I use Docker to simplify things, since I run two instances of it. Simple port forwarding setup within the docker container. the main reason I used a pi instead of my computer is so my players could access their dnd stuff all the time.
I stopped because I switched ISPs and they won't let me port-forward. My vpn supports it but the latency isn't ideal. I host the same thing through a cheap server now.
Incase you wanna go back to port forwarding, you could try ipv6! Just gotta make sure all your party members computers have ipv6 enabled
I'm only using Pi 4 hardware:
- OpenWrt gigabit routers with SQM, multiple locations
- Home Assistant Yellow
- NAS with RAID1 (mirror), deprecated
use it for home assistant. I'm astonished because my test install from years ago on a pi that's around 7 years old is going with no intervention aside from updates. it's crazy robust.
for a while my laptop was slow and I needed a test local environment rebuilding with webpack so I set up a newer pi that ran the Dev servers so my laptop didn't choke. I've got a better laptop now.
I use a pi 3 to host backups from my main server via restic. I also have a pi 4 that I use as a VPN server
I only have one that's hooked up to my 3D printer for Octoprint. I'd like to set up another one as a SDR, but I leave my app hosting to more powerful machines.
Using a Pi3b to run AdGuard Home and a TailScale subnet router.
I've got another Pi3b running Octoprint/Klipper for a 3d printer, but I'm currently migrating that to Mainsail running on an old SFF PC so I can run multiple printers with Klipper off the same PC.
The rest of my stack is on an actual server running UnRaid with like 50tb raw storage.
I will say that TailScale has been annoying asf with their subnet router setup not actually forcing the correct DNS for AdGuard Home so I can have ad-blocking while away from home. I had to move back to a pure Wireguard setup directly on my router for DNS to work properly.
I have a 2 running teamspeak for gaming with my wife (separate rooms and don't want to yell) and pihole. And a 3 hooked to a 3d printer running octoprint.
Yes, a Pi 4 with 2GB RAM. It is running Navidrome (music server) with my music collection on a 2TB SSD connected to it.
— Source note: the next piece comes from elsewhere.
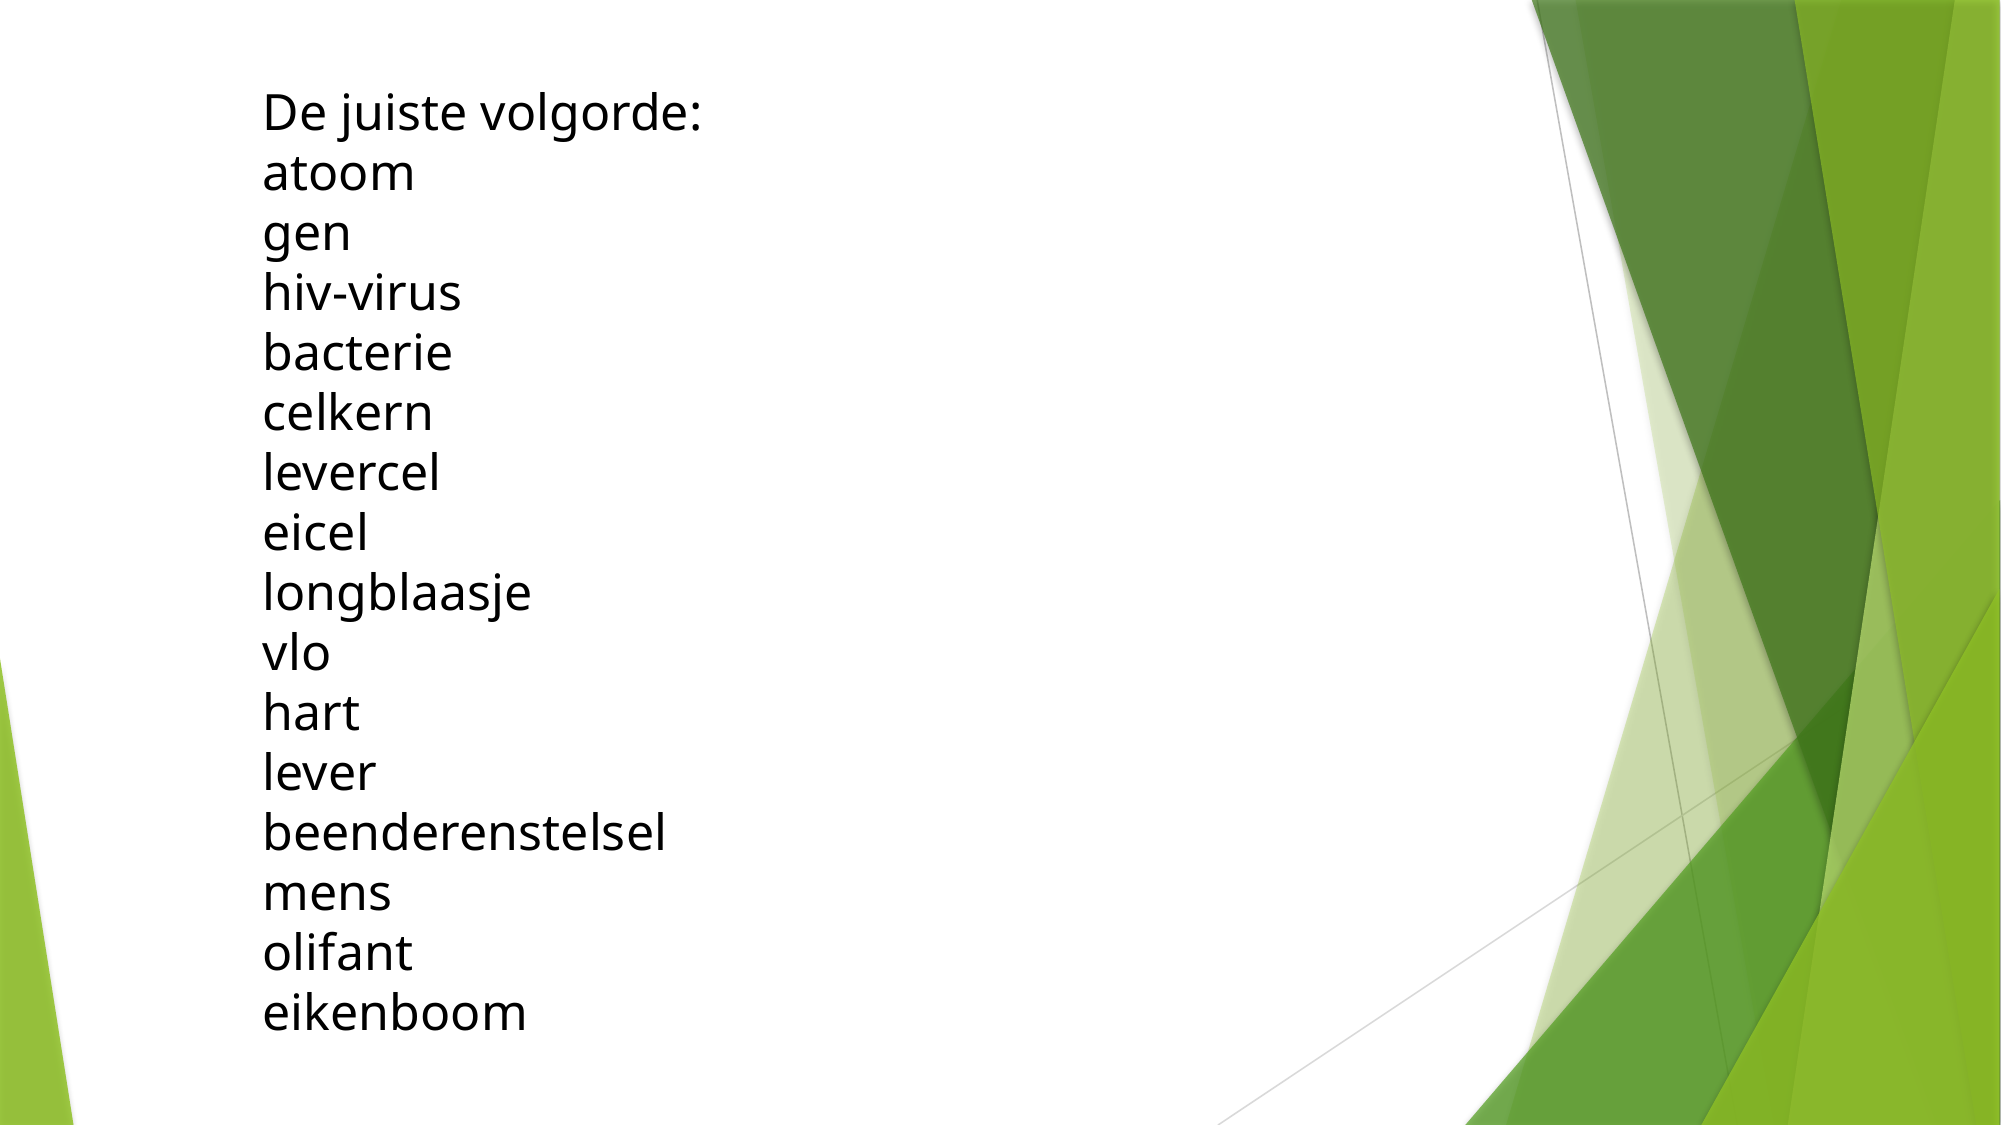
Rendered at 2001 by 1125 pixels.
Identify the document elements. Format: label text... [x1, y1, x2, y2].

text_box De juiste volgorde: atoom gen hiv-virus bacterie celkern levercel eicel longblaasje vlo hart lever beenderenstelsel mens olifant eikenboom [247, 72, 1390, 1048]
Works great.
The energy consumption at around 3-4 W, pretty neat!
One for home assistant, one for very basic network services (dns, auth, dhcp) that I want up all the time even if I have to shut down the router+firewall. If I have to upgrade the firewall box I don't want to be unable to print, or use smart home stuff.
I have Home Assistant on one and Kodi (Libreelec) on another
K3's cluster, Gitlab, Ghost, Nextcloud, Elastic stack, and some other stuff.